Widespread misconceptions about vaping have very real consequences. They damage public health by deterring people from switching from cigarettes to vastly safer nicotine vapes—a critical comparison that’s absent from the Harvard Health article.
“It seems that people are being inundated with misinformation about vaping as much today as ever before,” tobacco harm reduction advocate Phillip Kirschberg told Filter.
“When a small news outlet comes out with a piece about ‘popcorn lung,’ sadly, it doesn’t come as much of a surprise,” he continued. “But when Harvard Health spreads misinformation about a rare condition that’s never before been seen in people who vape, it becomes a dangerous message that can reach millions of people that deserve accurate information about this lifesaving alternative to smoking.”
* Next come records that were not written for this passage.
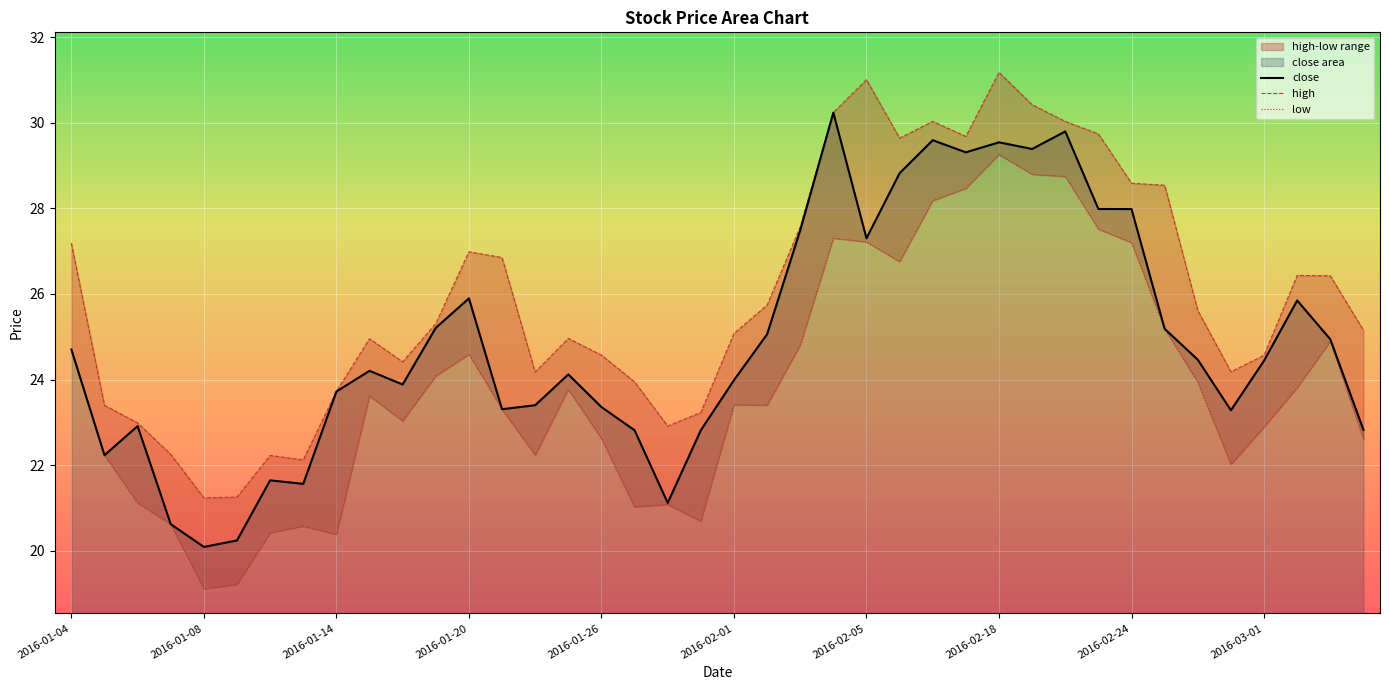

True or false: low and high cross at least once.

False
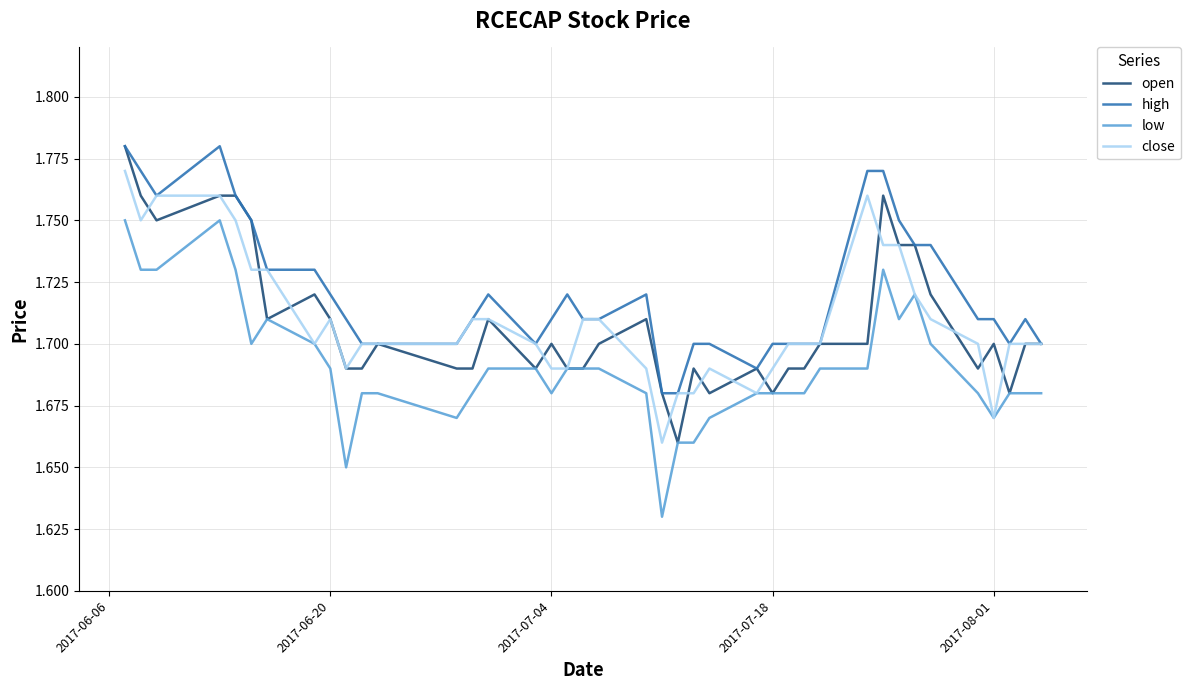

Which series has the largest total across all categories?

high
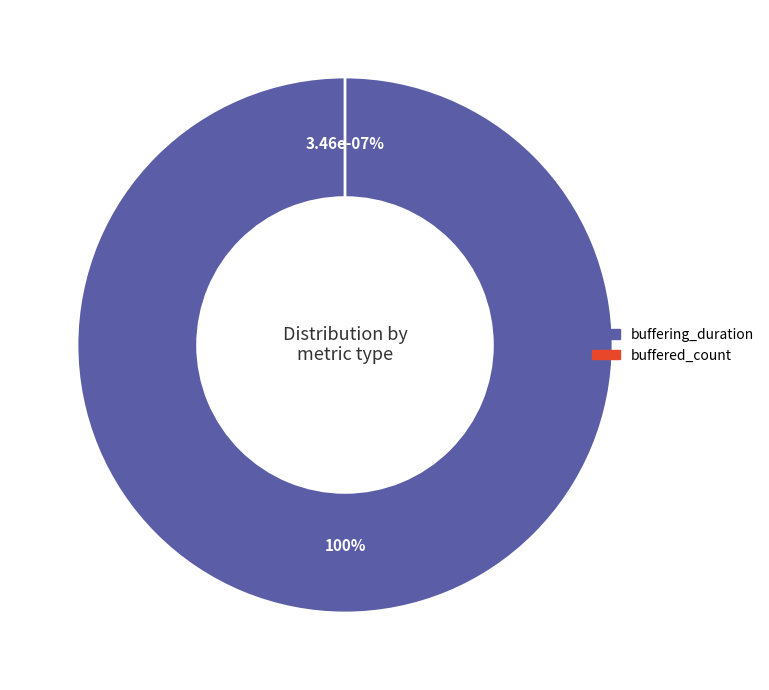

What percentage do buffering_duration and buffered_count together represent?

100.0%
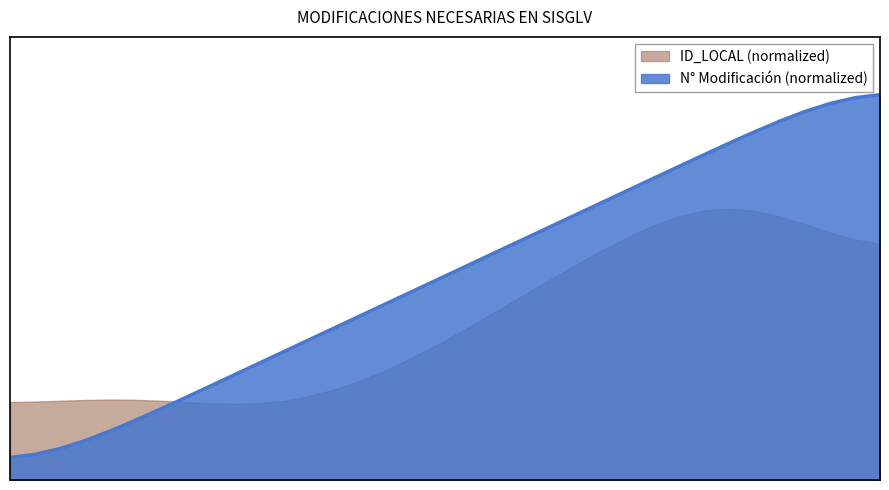

Is it true that the value at 7 is 0.1?

False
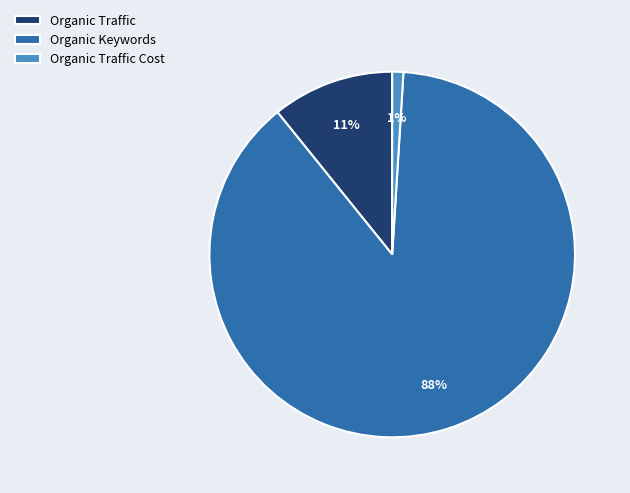

Is the sum of Organic Traffic Cost and Organic Traffic greater than half?

No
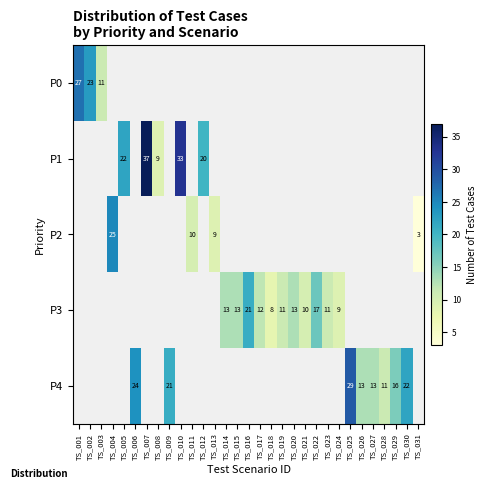

Is it true that P2 equals 10 at TS_011?

True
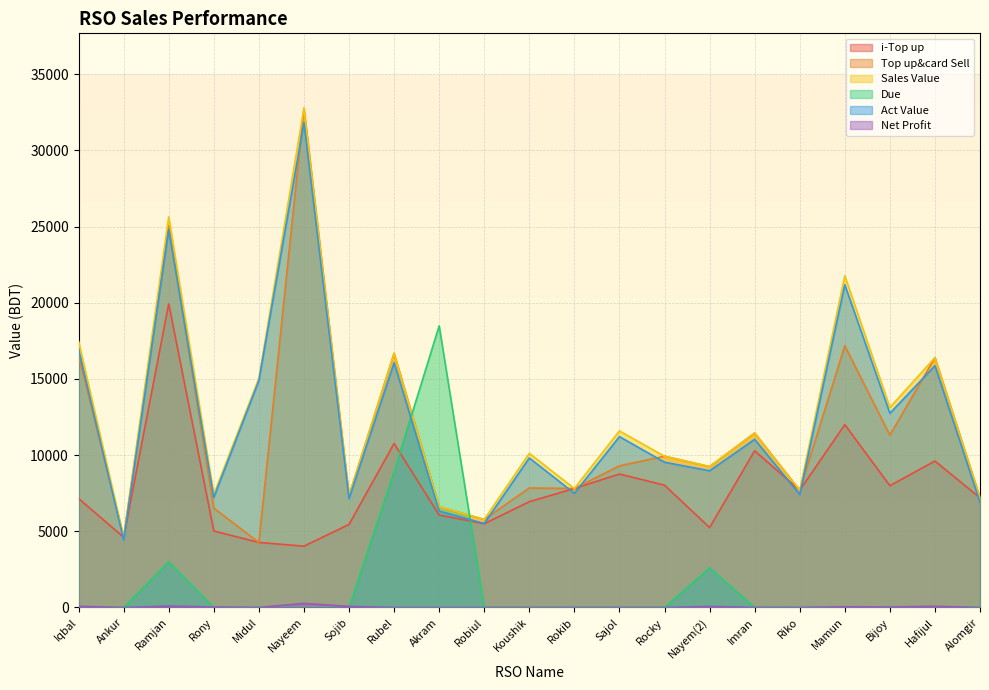

At which category does the chart reach its minimum across all series?

Iqbal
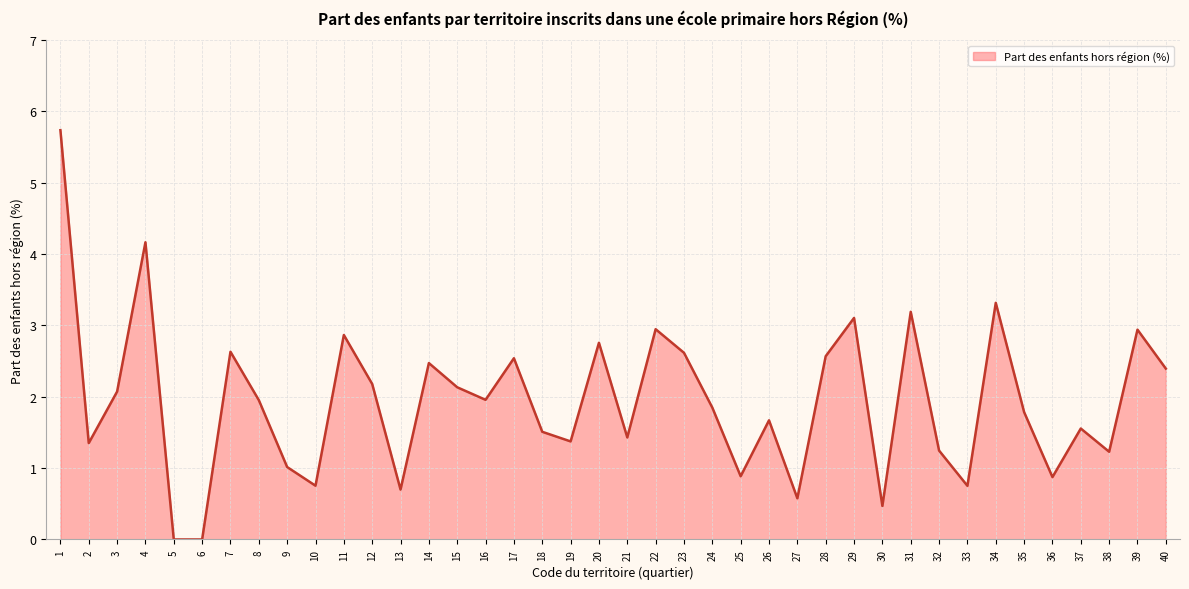

Which has a higher value, 23 or 38?

23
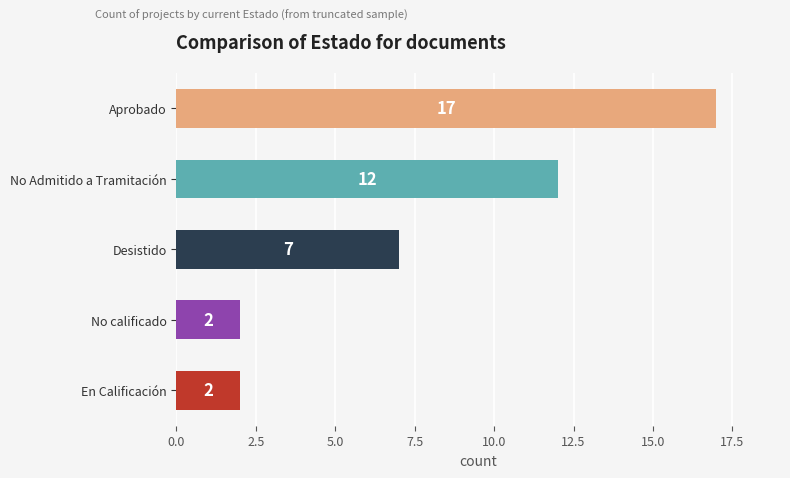

Count the values in the range 2 to 12.

4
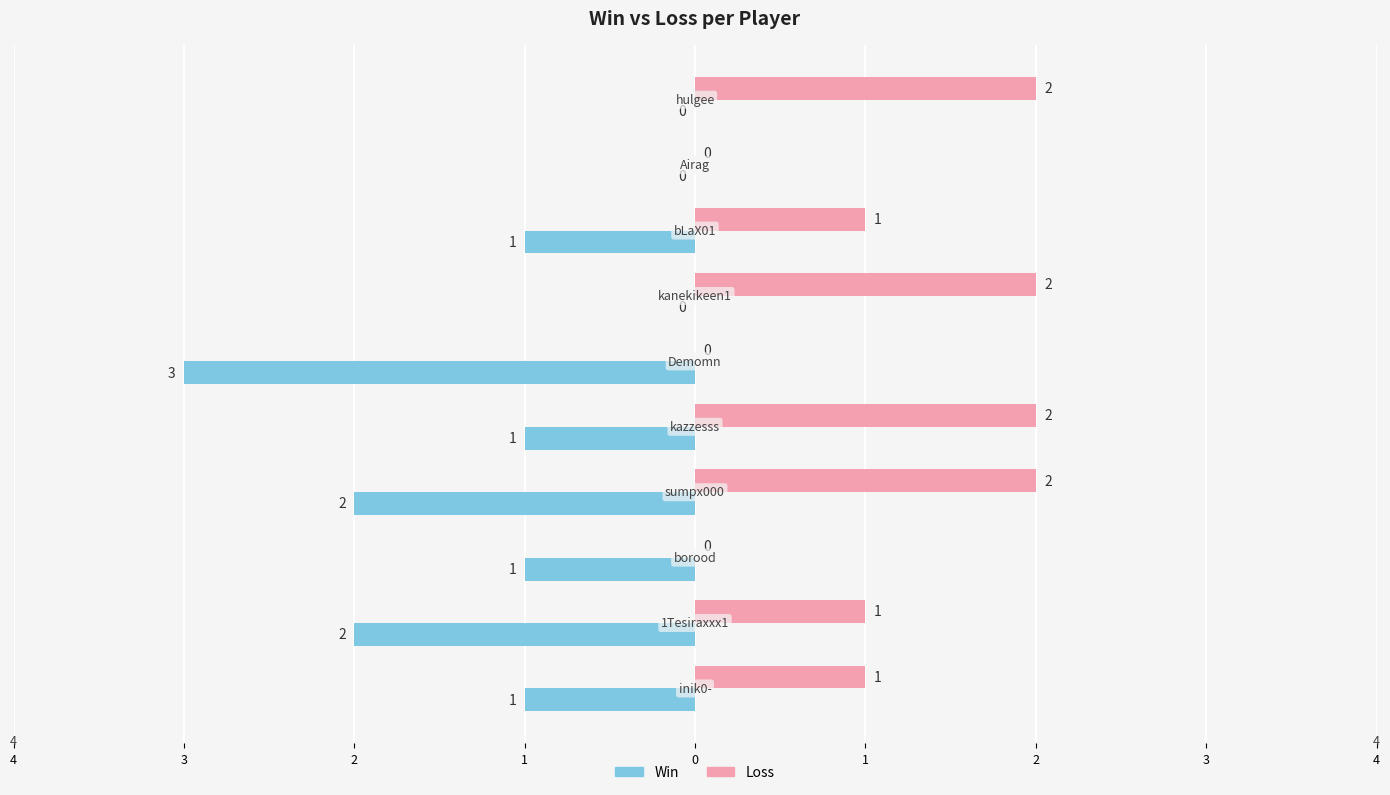

What are all the series names shown in the legend?

Win, Loss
This isn’t the first time Harvard Health has misled readers on vaping, Gregory Conley told Filter. The latest episode, he said, exposed “both the intransigence of public health activists and the overbearing arrogance of academics at elite institutions.”
“Despite numerous reviews highlighting the lack of evidence connecting ‘popcorn lung’ to nicotine vaping, individuals like the author and reviewer persist in their crusade,” he continued. “They appear to be more invested in fueling a perceived righteous war than upholding the truth.”